A streaming video I found in the library collection on Kanopy is a 1992 Italian mystery/thriller called Body Puzzle. This film has been described as a fun 90’s giallo. The leading lady, Joanna Paula is a heroine in peril because some sick killer keeps breaking into the house and leaving severed body parts laying around. Needless to say, this title is Not Rated and definitely a slasher film. 

Something more science related is a streaming film called Mastering Rubik’s Cube, which is on Kanopy as well. Are you interested in an easy to learn eight step method for solving this mind bending puzzle? Follow along step by step and you will be solving a Rubik’s Cube in less than three minutes.

A third interesting streaming title on Kanopy is a documentary on artist Rene Magritte.  He makes witty and provoking images that merge his childhood, memories and everyday objects from his Brussel’s apartment into a fantastic, unique puzzle of art.

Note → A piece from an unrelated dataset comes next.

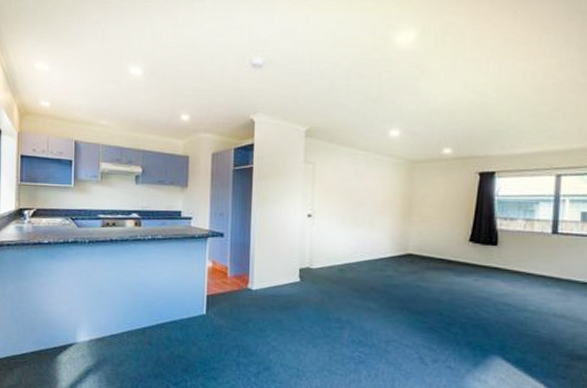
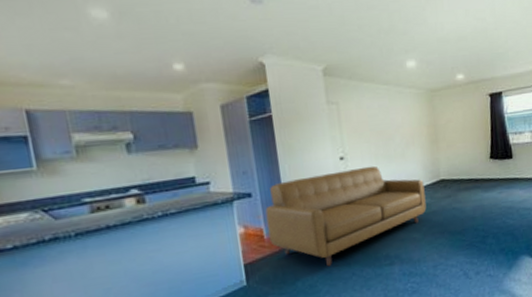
sofa: none [232,227,389,316] -> present [265,166,427,267]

Some streaming music that came up in my puzzle search that is available from the library is Beggars Banquet by the famous English rock band the Rolling Stones. This streaming album on Hoopla has the song “Jigsaw Puzzle.”

Also the American rock band Saint Motel has a streaming album called Voyeur. I listened to their song “Puzzle Pieces” with its upbeat piano and happy tempo.

Since the “Stay Home, Stay Healthy” order I’ve completed a couple of jigsaw puzzles, but miss the team effort of my fellow staff members. Oh well, that will come back in time…but now I’m off to order a puzzle of Rene Magritte’s art!